The spacecraft Amiri’s team designed and built for the mission was dubbed Hope—a 1,380 kg (3,000 lb.) The SUV-sized spacecraft took seven months to arrive at the Red Planet. Waiting for news of the spacecraft’s arrival on February 9, 2021, was, says Amiri, “the toughest point.” But this time, instead of being in quarantine, she was standing outside the Burj Khalifa—the tallest building in the world—and celebrating with the crowds who had gathered to mark the moment.
UAESA has shared data from the Hope spacecraft with the entire world for nearly a year. Among the craft’s most noteworthy discoveries: the detection of what’s known as a “discrete aurora” on the nighttime side of the planet—a phenomenon caused by solar energy interacting with crustal formations that still bear traces of the planet’s long-gone magnetic field. While other spacecraft may have observed the distinct aurorae, they have not been as precise or sharp as Hope. The spacecraft also detected dramatic variations in atomic oxygen and carbon monoxide in Mars’s dayside atmosphere; previous studies led scientists to expect more uniform distributions of the two gasses.

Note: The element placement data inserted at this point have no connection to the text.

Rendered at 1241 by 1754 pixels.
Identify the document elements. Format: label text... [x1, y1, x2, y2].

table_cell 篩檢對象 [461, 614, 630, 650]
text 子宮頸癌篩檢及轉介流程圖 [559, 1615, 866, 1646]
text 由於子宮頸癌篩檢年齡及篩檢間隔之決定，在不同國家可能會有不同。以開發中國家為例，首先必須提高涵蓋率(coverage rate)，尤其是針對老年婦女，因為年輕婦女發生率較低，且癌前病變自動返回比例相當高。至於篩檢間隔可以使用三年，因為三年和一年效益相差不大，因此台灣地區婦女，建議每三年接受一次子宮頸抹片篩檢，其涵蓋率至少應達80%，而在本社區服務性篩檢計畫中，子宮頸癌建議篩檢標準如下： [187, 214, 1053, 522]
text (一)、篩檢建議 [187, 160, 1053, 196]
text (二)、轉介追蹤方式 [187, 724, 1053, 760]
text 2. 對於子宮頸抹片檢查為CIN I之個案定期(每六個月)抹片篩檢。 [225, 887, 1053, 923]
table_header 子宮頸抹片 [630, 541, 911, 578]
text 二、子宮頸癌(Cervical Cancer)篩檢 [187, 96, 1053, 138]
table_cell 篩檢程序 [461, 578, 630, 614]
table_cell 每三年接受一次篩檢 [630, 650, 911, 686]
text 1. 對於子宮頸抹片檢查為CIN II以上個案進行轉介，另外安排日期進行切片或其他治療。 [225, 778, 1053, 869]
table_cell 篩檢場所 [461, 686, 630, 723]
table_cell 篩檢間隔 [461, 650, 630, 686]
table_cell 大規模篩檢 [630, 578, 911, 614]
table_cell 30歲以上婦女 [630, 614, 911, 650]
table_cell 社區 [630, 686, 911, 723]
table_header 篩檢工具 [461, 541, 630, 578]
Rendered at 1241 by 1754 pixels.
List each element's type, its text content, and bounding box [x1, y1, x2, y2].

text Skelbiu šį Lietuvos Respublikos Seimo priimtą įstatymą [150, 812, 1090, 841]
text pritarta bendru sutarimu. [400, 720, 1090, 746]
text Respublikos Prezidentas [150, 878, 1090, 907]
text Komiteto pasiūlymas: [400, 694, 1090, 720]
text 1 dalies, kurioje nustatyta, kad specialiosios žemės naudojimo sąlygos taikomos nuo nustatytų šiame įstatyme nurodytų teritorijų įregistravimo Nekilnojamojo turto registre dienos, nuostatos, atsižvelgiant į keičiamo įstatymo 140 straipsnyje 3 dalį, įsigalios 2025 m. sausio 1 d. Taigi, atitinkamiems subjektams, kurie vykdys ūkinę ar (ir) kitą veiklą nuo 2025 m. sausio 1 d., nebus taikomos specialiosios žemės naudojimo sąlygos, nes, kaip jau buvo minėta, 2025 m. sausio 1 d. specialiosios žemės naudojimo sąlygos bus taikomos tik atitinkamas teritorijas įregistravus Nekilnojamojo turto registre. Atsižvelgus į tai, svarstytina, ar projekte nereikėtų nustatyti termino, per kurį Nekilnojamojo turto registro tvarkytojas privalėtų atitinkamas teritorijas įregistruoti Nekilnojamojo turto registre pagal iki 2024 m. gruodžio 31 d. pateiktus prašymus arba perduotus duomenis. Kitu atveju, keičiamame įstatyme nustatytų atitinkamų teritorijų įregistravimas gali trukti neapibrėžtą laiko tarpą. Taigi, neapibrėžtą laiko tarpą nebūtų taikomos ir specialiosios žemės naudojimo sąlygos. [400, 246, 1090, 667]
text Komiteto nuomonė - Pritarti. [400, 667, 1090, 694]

The mission’s successes have not only made contributions to science, but helped put the Emirates’ space program in the cosmic big leagues. “The U.A.E. has been very ambitious in developing an outstanding space program,” says Pascale Ehrenfreund, research professor of space policy and international affairs at George Washington University’s Space Policy Institute. The country’s achievements—which, aside from the Hope mission and the Earth observation satellites, have included sending an astronaut to the International Space Station—“are symbolic of a new era in the region,” Ehrenfreund says.
Sarah Al Amiri is the U.A.E. Photo taken in Dubai by the U.A.E. Minister for Advanced Technology and Chairwoman, UAE Space Agency.
Natalie Naccache for TIME
Hope was ambitious not only in its reach but also for the gender representation. Amiri’s science team included 80% women, an unusual number in the field of space exploration. Her determination to not let gender hold her back from her chosen career has never wavered. “I grew up to be—and continue to be—deaf to the challenges pertaining to gender,” she says.
Amiri knows the obstacles women face when it comes to science advancement. In her work as Minister of State for Advanced Technology, she has helped put together a team that has focused exclusively on women in sciences—addressing what she describes as “a leaky pipeline” that too often sees women drop out of STEM programs before beginning their careers. “It’s something that exists and something that you need to acknowledge exists, and by acknowledging it, you’re able to treat it,” Amiri says.
Ehrenfreund is confident that Amiri will plug the leak and set a precedent for women in her field. “Her successful career from computer science and space research responsibilities to becoming Minister of State for Advanced Technology in the government of the United Arab Emirates is certainly exemplary,” she says.
As for the U.A.E.’s ambitions in space, Amiri is not standing still. The country’s next major mission, which will be launched in 2028, will involve a flyby of Venus as well as a tour of seven different asteroids, culminating with a landing on the last of them, making the U.A.E. Only the fourth nation to achieve such an amazing feat of aerobatics is the United States. The country may be taking its first, early steps into space, but led by Amiri, it’s taking them confidently.